╭─ Given data

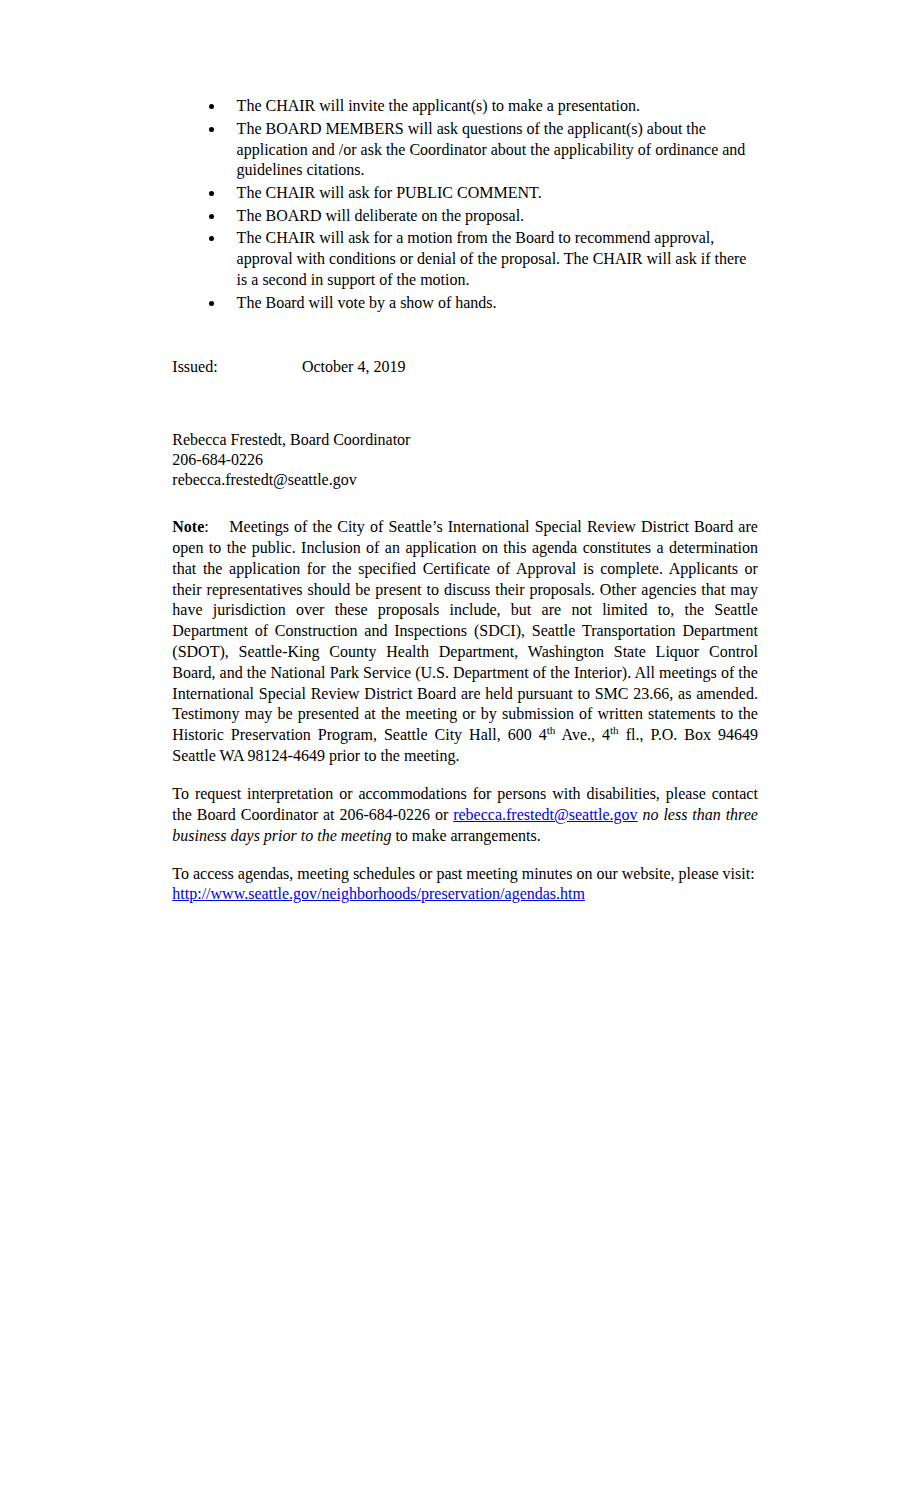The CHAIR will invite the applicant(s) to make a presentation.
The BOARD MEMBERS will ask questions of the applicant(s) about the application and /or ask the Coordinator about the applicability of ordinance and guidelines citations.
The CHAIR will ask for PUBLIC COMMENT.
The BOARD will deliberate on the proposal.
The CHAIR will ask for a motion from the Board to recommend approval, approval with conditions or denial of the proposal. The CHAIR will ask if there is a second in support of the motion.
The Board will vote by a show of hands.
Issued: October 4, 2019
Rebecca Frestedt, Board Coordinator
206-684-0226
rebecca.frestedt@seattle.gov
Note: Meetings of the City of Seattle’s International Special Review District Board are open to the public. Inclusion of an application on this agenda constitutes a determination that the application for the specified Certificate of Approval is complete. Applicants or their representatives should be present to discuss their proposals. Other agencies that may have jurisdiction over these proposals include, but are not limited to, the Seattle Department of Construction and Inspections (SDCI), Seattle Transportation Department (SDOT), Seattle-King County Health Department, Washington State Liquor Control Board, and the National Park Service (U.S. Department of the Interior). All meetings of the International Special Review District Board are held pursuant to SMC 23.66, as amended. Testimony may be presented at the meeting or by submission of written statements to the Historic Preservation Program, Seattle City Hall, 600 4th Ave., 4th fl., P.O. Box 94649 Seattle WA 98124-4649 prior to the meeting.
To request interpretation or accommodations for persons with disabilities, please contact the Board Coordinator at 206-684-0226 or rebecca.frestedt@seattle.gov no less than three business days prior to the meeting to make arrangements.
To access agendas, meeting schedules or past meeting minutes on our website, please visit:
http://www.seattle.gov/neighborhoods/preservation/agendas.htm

╰─

• [Task to carry out] Reproduce every line above as written, skipping pictures.

• [Result]
The CHAIR will invite the applicant(s) to make a presentation.
The BOARD MEMBERS will ask questions of the applicant(s) about the application and /or ask the Coordinator about the applicability of ordinance and guidelines citations.
The CHAIR will ask for PUBLIC COMMENT.
The BOARD will deliberate on the proposal.
The CHAIR will ask for a motion from the Board to recommend approval, approval with conditions or denial of the proposal. The CHAIR will ask if there is a second in support of the motion.
The Board will vote by a show of hands.
Issued: October 4, 2019
Rebecca Frestedt, Board Coordinator
206-684-0226
rebecca.frestedt@seattle.gov
Note: Meetings of the City of Seattle’s International Special Review District Board are open to the public. Inclusion of an application on this agenda constitutes a determination that the application for the specified Certificate of Approval is complete. Applicants or their representatives should be present to discuss their proposals. Other agencies that may have jurisdiction over these proposals include, but are not limited to, the Seattle Department of Construction and Inspections (SDCI), Seattle Transportation Department (SDOT), Seattle-King County Health Department, Washington State Liquor Control Board, and the National Park Service (U.S. Department of the Interior). All meetings of the International Special Review District Board are held pursuant to SMC 23.66, as amended. Testimony may be presented at the meeting or by submission of written statements to the Historic Preservation Program, Seattle City Hall, 600 4th Ave., 4th fl., P.O. Box 94649 Seattle WA 98124-4649 prior to the meeting.
To request interpretation or accommodations for persons with disabilities, please contact the Board Coordinator at 206-684-0226 or rebecca.frestedt@seattle.gov no less than three business days prior to the meeting to make arrangements.
To access agendas, meeting schedules or past meeting minutes on our website, please visit:
http://www.seattle.gov/neighborhoods/preservation/agendas.htm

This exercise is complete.